(Quoted passage Opens)
Dataset: Total aerosol iron isotope ratios from the 2011 GA03 U.S. GEOTRACES North Atlantic Transect Cruise, KN204-01, on R/V Knorr

(Sampling and Digestion methods are reproduced directly from http://bco-dmo.org/dataset/3865.)

Sample Collection:
Aerosol samples were collected on acid-washed Whatman 41 (W41) cellulose ester filter papers deployed in one of two high-volume aerosol samplers (model 5170-VBL, Tisch Environmental) deployed simultaneously operating at approximately 1.2 cubic meters air per minute. The aerosol samplers were deployed on the ship's flying bridge (14 meters above sea level) as high off the water as possible. Contamination from the ship's stack exhaust was avoided by controlling aerosol sampling with respect to wind sector and wind speed using an anemometer interfaced with a Campbell Scientific CR800 datalogger and PC. The samplers were allowed to run when the wind was +/- 60 degrees from the bow and > 0.5 meters per second (m/s). When the wind failed to meet these two criteria, the motors were shut off automatically and not allowed to restart until the wind met both the speed and direction criteria for 5 continuous minutes. The anemometer was deployed nearby on a separate pole in 'free air' where turbulence from the wind crossing the bow did not cause the wind vane to wobble excessively. Filters for total aerosols were stored frozen prior to processing.
(Quoted passage Closes)
(Supplied records Opens)
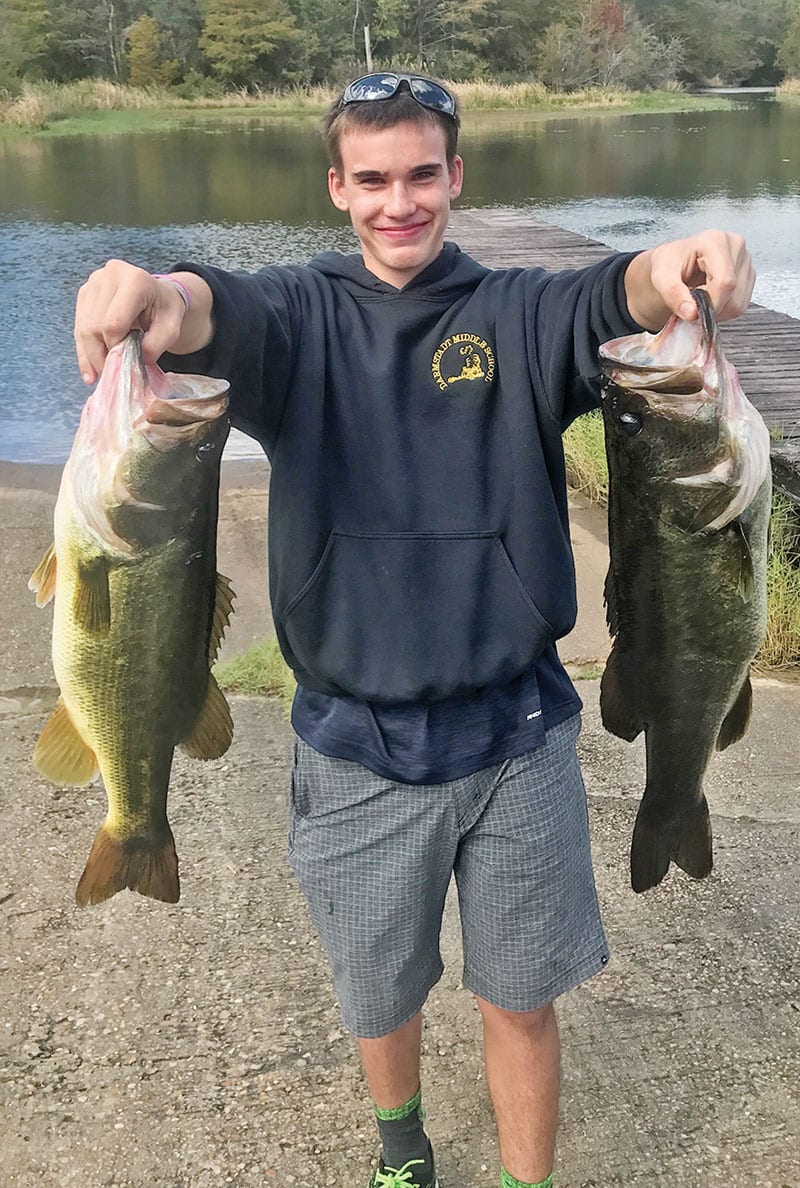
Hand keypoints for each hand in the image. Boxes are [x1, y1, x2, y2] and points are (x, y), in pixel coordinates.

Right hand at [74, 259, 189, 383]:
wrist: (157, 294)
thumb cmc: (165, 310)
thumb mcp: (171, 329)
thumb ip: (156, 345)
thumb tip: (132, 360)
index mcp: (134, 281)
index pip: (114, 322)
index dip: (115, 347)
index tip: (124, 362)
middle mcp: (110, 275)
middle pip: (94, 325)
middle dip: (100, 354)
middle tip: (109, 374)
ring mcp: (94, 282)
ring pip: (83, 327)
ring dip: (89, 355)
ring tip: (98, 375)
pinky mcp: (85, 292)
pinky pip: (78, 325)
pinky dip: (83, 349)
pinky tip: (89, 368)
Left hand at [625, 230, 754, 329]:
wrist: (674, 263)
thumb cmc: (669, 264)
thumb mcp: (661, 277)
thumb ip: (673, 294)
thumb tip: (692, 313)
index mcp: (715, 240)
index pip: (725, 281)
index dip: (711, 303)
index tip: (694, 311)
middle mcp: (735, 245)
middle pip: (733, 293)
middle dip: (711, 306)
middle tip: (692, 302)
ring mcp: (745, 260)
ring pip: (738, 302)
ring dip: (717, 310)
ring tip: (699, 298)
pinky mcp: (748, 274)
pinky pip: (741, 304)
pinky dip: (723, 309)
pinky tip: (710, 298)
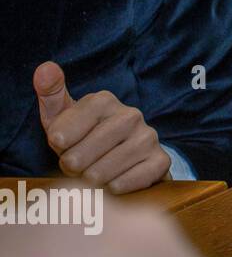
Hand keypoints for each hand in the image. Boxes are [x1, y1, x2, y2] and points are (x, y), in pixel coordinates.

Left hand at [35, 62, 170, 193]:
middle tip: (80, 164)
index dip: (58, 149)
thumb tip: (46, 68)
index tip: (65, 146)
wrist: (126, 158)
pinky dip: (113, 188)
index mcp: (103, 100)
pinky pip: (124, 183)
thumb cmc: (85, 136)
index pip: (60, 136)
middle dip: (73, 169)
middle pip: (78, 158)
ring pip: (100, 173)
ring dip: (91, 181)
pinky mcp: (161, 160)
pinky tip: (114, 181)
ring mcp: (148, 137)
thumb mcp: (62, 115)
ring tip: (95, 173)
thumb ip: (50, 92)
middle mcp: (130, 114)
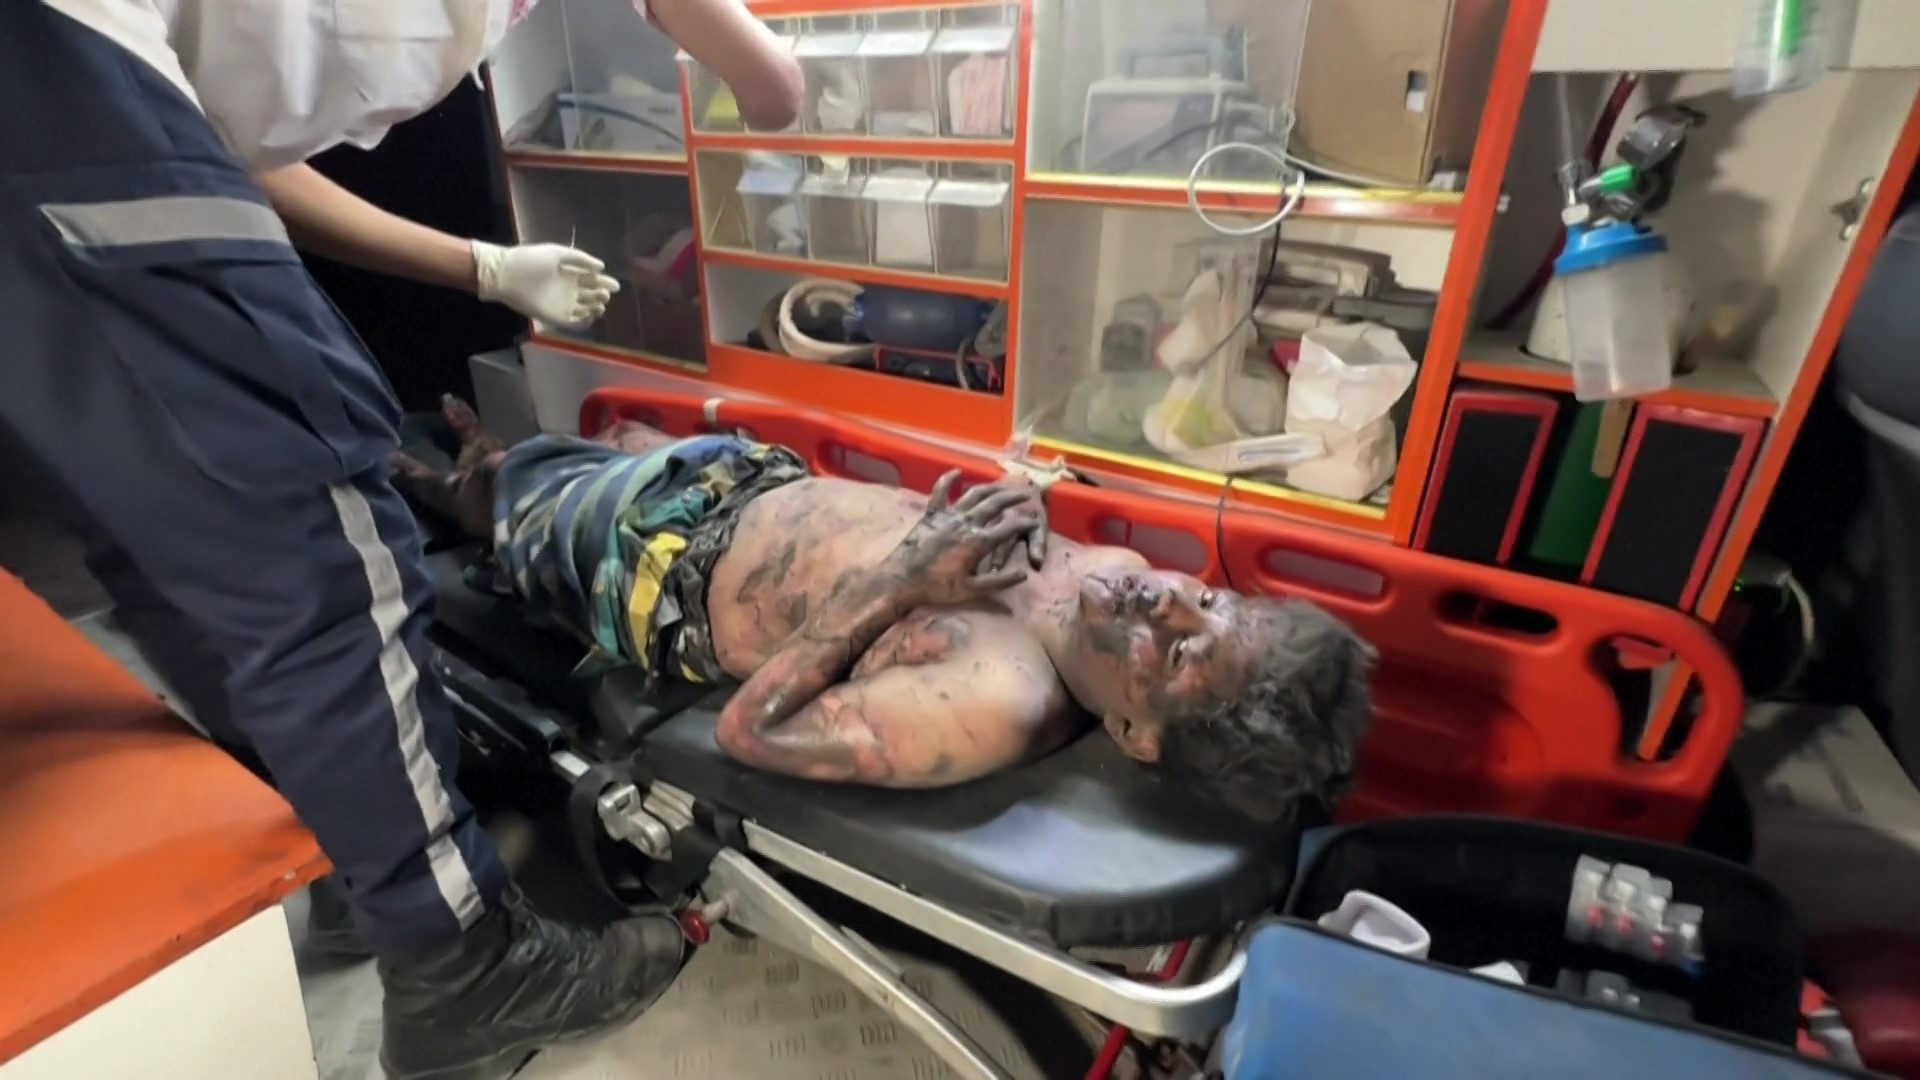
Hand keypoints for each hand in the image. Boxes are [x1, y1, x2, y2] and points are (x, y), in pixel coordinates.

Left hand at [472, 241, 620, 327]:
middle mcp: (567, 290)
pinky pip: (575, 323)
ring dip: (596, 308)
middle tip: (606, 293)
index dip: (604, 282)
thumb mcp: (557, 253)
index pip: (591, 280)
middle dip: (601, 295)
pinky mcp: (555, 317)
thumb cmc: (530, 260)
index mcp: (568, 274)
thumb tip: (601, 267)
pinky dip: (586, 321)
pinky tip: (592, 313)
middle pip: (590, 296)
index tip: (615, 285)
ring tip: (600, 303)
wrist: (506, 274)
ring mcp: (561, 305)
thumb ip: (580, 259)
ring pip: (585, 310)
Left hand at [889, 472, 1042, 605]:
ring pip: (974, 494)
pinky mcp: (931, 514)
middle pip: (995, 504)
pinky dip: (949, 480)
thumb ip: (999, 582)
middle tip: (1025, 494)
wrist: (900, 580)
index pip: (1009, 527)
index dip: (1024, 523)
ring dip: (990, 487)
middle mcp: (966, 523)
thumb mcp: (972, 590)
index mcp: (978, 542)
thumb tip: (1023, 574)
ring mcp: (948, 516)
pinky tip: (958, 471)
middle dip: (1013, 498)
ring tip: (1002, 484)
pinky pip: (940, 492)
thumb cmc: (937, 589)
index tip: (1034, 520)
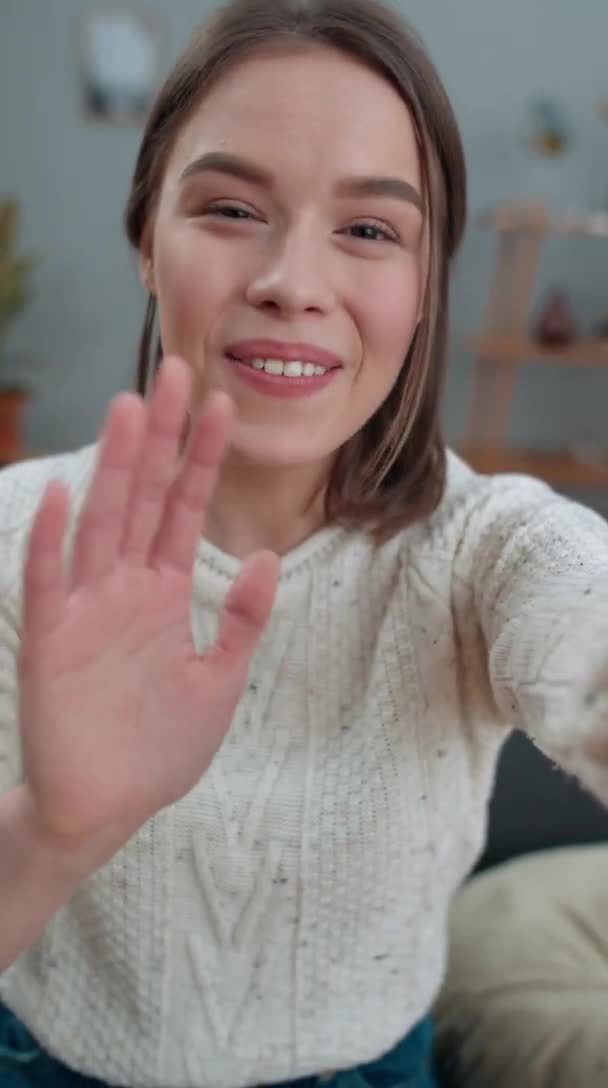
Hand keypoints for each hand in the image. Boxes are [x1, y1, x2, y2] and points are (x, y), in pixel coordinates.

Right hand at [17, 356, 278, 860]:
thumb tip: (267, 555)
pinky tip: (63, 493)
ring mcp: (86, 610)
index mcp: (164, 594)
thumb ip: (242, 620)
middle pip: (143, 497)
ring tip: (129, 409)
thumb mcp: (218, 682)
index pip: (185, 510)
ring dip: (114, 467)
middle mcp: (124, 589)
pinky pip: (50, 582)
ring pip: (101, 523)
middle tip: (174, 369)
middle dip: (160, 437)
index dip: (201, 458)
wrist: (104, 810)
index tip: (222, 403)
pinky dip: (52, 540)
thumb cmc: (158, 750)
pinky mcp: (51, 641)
(Supplied records Closes)
- Task list -
(a) In the aerosol sampling description, how high above sea level were the aerosol samplers placed?
(b) Carry on the aerosol sampling text, starting after its final sentence.

- Answers below -
(a) 14 meters above sea level, on the ship's flying bridge.

(b)
Sample Digestion:
The W41 filter discs were digested in tightly capped Teflon vials using sequential additions of concentrated acid solutions [nitric acid (Optima) and hydrofluoric acid (Optima)] at 150 degrees C (Morton et al., 2013). Any solution remaining after each digestion step was heated to dryness. After the final digestion and dry down, the samples were re-dissolved with 0.32 M nitric acid for analysis using inductively coupled plasma mass spectrometry (ICP-MS; Agilent 7500CS and Thermo Element 2). All filter digestions were performed under a Class 100 laminar flow hood at the National High Magnetic Field Laboratory at Florida State University (FSU).

Blank solutions for the acid digestions were prepared by digesting W41 discs that had been deployed in the aerosol samplers for 1 hour while not in operation. For example, blanks accounted for 65.6 ± 0.52 nanograms per cubic meter (ng m-3) air Fe (representing an average of 0.09 ± 0.001% of the Fe sample concentrations).

Iron Isotope Analysis:
At the University of South Carolina (USC), aliquots of total-digested aerosol filters were evaporated to dryness, spiked with an 57-58 Fe double spike, and purified by AGMP-1 Column Chemistry. Methods followed Conway et al. (2013). Following purification, iron stable isotope ratios were determined by Neptune multi-collector ICPMS. Fe was analzyed using HR mode. Each sample was analyzed twice and the mean isotope ratios are expressed here relative to international isotope standard IRMM-014. Instrumental and procedural fractionation were corrected for using a double spike reduction scheme. Samples were corrected for blank contribution based on the measured mass of Fe and measured Fe isotope signatures of blank filters (see Conway et al., 2019 for more details).

We express uncertainty conservatively (2 sigma) as 0.05 permil (1 sigma is 0.025) based on replicate seawater and aerosol sample measurements (see Conway et al., 2019) .